Dans le Grand Ried, la nappe phréatique a atteint des niveaux historiquement bas. L’hydroécologue Serge Dumont souligne que la culture intensive du maïs est responsable des dégâts environnementaux observés.
La nappe phréatique du Grand Ried, l’une des plus importantes réserves d’eau souterraine d’Europe, est en déclin depuis plusieurs décennies. Des études récentes indiquent que les niveaux minimaux de la nappe sont en baisse continue depuis quarante ans, avec des valeurs particulièrement faibles en 2022. (aprona.net)
Cette situation est exacerbée par l’irrigation massive des cultures de maïs, qui représente une part significative des prélèvements d’eau souterraine. Selon le projet GES’eau’R mené par le BRGM, les pompages agricoles contribuent de 30 à 70 % au tarissement des rivières du Ried en été. (dna.fr)

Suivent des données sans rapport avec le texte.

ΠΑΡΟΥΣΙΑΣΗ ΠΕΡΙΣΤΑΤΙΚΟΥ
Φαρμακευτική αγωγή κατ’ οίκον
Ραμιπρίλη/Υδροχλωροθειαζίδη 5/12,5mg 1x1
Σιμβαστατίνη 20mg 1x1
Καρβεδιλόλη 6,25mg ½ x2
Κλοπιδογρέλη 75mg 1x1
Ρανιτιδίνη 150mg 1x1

Serge Dumont, chercheur en biologie et réalisateur du documentaire « Le Fleuve invisible », met en garde contre les conséquences de cette pratique. Il souligne que l’irrigation excessive pour le maïs assèche les rivières phréatiques, menaçant ainsi la biodiversité unique de ces écosystèmes. (dna.fr)
Face à cette situation, les autorités ont mis en place des mes de restriction des prélèvements d’eau. En juillet 2023, la préfecture a instauré une zone d’alerte sur le secteur du Ried Centre Alsace, imposant une réduction de 30 % des volumes destinés à l’irrigation pour les points de prélèvement situés à moins de 200 mètres des cours d’eau phréatiques vulnérables. (rue89strasbourg.com)
La situation du Grand Ried illustre les défis liés à la gestion durable des ressources en eau en Alsace, nécessitant une conciliation entre les besoins agricoles et la préservation des écosystèmes aquatiques.